Pittman: There are a new breed of agents that are adapting to new opportunities with the younger technology-enable demographic.

Teates: We find these newer agents using Web 2.0 to build new online oriented businesses. Our Young Professionals Society has experience steady growth in the past three years and has it’s own Facebook and LinkedIn page oriented to younger agents.

Pittman: In 2008 ASTA commissioned a consumer research project through D.K. Shifflet & Associates that found Younger (18-34) and Less Affluent (<$75K) consumers used the services of an agent as much, if not more than the most affluent respondents (>$150K). One school of thought is that older travelers have preconceived opinions of the traditional “brick and mortar” agencies where fees were not usually charged, whereas, the younger users of travel agents do not.

Travel Agent: Any data on total agency sales? Is this tracked?

Pittman: ARC tracks airlines sales at (Editors Note: ARC reporting some good news as October sales set a new high for 2009, although short of October ’08 by 3.5 percent. Total sales hit $6,064,705,853, down 3.51 percent and year to date $56,272,248,481 down 20.42 percent.)

184 carriers reported for October, along with 16,220 retail locations. 1,014 STP locations and 883 VTC locations.

Teates: PhoCusWright’s Travel Agency Distribution Landscape Study in 2008 estimated that travel agents generated $110 billion in travel sales and they estimated that sales would slide to $104 billion in 2009. The economic downturn was not considered in that forecast, so sales are likely lower than forecasted. PhoCusWright found erosion of sales to be affected mostly by consumer-direct online sales, online travel agent sales, and consumer-direct offline.

Travel Agent: What is the importance of research to agency owners and mangers? What is ASTA's role in this?

Pittman: Research plays a vital role in understanding where the industry has gone and where it might be headed. From a member perspective, ASTA’s research is used as the basis for many of the online tools that allow members to benchmark their business against their peers. Data from ASTA’s Labor and Compensation Study is used in an online tool that allows our members to search for agent salaries by skill level, geographic location and company size. Our Financial Report, GDS Survey and Service Fee Surveys are used to build other financial tools, including our online Balance Sheet and Operating Expenses Benchmarking tools that are used in conjunction with our Travel Agent’s Management Toolkit. We also use our research to develop other programs for our members such as the Nolan Burris course on Business Models.

Teates: We receive requests for research daily from our members to assist them in developing strategies, updating business models, understand industry changes, creating marketing strategies, and writing contracts/developing bids.
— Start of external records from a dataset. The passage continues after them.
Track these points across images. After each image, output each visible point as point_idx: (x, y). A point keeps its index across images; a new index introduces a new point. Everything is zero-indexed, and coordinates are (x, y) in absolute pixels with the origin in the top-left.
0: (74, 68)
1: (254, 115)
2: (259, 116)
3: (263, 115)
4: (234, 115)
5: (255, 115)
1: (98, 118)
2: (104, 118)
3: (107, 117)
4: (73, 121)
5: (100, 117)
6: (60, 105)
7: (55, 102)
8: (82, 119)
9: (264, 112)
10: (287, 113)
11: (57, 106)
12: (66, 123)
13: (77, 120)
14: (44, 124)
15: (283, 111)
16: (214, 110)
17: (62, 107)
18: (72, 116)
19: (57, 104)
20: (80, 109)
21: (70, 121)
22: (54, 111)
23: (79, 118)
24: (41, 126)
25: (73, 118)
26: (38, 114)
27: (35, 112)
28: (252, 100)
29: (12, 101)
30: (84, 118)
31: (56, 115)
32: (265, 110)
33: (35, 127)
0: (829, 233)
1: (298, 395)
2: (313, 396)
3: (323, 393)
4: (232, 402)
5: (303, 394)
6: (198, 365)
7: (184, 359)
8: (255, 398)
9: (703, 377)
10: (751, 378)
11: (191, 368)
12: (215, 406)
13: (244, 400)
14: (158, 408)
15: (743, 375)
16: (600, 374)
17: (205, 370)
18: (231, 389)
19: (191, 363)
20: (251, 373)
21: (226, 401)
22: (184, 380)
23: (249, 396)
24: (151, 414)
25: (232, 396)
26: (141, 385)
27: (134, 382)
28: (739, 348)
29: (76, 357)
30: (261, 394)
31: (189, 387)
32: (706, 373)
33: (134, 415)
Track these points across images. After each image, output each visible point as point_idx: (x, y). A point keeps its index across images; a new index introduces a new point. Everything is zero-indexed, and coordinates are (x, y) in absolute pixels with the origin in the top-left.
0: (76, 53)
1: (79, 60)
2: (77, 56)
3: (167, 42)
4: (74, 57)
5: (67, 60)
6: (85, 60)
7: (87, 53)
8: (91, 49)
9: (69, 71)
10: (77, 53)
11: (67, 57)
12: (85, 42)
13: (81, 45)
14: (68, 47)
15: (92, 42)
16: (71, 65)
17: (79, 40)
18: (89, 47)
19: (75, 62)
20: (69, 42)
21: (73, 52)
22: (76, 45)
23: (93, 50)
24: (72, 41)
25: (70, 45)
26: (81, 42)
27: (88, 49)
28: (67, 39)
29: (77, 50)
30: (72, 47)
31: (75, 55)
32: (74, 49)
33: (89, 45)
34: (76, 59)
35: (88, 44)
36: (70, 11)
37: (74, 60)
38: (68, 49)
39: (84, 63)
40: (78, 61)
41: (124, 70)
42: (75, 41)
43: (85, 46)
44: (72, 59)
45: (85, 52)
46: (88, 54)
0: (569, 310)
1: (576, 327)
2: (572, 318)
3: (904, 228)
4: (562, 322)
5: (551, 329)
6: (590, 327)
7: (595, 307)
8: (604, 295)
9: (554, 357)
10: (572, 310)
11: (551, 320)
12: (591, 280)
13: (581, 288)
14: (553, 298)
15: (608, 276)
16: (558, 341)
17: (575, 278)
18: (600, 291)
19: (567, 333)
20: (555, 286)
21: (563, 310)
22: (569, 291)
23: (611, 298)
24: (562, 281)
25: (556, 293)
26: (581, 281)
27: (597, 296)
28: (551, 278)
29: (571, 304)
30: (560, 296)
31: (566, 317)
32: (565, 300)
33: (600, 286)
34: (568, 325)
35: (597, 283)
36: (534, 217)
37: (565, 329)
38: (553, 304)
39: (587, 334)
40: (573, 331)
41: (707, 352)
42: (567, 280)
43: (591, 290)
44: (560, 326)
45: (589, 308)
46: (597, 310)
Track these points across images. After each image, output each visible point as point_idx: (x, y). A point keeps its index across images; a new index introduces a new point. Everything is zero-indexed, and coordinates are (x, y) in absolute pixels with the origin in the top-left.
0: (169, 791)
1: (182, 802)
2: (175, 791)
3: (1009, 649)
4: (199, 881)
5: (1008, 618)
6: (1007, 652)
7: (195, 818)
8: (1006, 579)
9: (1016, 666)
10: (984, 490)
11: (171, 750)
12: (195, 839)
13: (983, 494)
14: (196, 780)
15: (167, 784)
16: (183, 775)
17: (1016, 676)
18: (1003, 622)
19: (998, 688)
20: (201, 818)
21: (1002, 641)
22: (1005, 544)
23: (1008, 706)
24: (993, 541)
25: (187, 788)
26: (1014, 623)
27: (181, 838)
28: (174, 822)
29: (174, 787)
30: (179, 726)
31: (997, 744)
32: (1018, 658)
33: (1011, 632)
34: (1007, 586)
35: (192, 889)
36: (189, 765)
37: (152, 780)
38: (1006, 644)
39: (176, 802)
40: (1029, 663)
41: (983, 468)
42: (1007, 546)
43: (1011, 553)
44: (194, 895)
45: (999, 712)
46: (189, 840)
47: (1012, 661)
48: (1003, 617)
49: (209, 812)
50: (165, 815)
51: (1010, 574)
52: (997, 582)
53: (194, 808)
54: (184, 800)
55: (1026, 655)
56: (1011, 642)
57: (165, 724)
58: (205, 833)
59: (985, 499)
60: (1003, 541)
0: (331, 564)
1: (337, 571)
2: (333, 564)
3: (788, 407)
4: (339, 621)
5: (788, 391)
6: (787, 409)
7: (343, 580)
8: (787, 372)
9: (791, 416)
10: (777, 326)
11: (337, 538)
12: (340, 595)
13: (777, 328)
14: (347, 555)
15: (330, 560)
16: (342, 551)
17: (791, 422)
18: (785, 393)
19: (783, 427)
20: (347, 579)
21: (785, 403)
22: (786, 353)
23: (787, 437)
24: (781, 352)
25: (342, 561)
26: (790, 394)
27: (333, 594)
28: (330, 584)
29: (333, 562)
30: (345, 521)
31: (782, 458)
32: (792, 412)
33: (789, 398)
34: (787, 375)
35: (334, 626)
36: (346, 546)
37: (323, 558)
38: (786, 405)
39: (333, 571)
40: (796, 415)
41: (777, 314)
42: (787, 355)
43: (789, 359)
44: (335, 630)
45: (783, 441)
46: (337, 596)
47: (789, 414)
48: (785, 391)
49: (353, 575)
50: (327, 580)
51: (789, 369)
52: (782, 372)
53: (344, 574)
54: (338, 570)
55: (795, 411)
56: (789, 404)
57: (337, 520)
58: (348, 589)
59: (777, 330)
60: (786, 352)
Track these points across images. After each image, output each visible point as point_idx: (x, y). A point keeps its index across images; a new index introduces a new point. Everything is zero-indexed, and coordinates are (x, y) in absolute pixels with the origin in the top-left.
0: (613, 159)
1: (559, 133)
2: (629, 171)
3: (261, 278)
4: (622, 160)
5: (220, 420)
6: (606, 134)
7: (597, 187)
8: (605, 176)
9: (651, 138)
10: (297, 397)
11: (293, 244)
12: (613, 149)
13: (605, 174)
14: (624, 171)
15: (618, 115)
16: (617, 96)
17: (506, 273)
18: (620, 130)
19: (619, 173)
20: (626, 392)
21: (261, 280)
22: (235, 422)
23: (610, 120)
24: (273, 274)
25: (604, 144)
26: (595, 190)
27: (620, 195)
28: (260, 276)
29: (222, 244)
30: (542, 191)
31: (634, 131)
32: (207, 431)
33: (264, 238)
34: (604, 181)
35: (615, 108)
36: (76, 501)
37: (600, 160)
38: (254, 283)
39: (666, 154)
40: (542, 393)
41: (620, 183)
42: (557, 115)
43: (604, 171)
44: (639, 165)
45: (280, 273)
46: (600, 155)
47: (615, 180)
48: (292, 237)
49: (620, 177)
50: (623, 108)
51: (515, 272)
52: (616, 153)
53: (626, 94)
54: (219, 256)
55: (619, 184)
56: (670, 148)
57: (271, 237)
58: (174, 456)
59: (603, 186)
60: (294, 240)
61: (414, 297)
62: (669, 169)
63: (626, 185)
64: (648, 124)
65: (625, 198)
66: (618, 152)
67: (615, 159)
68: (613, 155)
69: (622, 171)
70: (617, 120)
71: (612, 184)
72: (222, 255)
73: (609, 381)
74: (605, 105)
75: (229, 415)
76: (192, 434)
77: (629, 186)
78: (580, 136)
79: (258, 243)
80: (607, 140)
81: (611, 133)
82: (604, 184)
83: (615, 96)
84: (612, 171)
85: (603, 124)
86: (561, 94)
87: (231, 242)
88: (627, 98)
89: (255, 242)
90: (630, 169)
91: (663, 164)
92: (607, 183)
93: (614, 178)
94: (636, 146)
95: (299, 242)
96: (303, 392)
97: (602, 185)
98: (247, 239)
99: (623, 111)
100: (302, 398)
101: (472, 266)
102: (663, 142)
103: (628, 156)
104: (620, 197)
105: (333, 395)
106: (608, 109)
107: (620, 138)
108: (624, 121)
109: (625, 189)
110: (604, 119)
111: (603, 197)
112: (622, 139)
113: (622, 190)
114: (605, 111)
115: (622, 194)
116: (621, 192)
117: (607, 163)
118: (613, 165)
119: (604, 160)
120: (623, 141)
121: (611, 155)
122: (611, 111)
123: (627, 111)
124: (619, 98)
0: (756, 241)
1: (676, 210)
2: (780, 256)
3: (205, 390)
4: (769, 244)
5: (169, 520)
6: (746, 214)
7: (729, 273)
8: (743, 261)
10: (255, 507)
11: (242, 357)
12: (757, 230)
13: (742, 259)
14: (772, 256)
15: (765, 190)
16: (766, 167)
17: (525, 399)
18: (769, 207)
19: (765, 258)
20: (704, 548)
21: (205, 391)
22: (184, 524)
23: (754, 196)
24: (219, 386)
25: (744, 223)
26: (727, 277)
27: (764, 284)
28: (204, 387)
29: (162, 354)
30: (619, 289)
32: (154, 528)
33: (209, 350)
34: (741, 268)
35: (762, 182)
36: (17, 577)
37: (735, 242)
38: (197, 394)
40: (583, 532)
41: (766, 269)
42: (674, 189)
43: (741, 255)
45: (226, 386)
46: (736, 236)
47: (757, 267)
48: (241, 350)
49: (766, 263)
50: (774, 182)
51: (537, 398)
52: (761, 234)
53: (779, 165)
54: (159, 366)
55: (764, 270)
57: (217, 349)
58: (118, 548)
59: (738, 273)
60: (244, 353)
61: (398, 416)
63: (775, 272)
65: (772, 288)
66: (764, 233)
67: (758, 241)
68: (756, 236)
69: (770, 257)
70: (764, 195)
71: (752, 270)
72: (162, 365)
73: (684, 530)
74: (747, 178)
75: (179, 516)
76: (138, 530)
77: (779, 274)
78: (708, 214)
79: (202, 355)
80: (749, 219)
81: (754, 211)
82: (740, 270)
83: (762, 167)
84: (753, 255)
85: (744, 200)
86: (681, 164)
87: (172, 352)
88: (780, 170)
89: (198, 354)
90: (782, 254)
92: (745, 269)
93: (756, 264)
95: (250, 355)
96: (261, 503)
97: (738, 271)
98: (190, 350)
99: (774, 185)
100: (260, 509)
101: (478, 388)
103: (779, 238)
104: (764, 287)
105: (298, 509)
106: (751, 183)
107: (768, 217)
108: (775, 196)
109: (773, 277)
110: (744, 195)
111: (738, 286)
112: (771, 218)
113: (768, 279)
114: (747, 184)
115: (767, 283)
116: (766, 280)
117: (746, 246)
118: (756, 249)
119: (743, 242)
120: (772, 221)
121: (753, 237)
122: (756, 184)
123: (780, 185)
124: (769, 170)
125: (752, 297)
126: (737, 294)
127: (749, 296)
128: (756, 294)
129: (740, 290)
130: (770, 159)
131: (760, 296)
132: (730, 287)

We also get many hits in our E-Library for our research materials. It shows that our members are using research to make informed decisions about their business.

Travel Agent: Any forecast for 2010? What should we be looking for in terms of changes in agency distribution?

Pittman: There will no doubt be challenges in 2010. If I had to guess, it’s likely that 2010 will be identified as the year of recovery. The industry will likely be focused on ways to improve their businesses as consumer confidence returns. Nonetheless, an airline or two may continue to make noise about transferring some, or all, of its distribution costs, including, but not limited to GDS and credit card, in 2010. Yet, as long as agents continue to focus on 1) providing value to suppliers by creating demand for travel and 2) providing valued services to consumers, the future looks good.

Teates: From our member’s perspective, when asked for the 2009 Agency Business Trends report when they expected their business to rebound, most agencies expect to rebound in the spring or summer of 2010. Although, a large percentage do not expect full recovery until 2011, especially for corporate travel.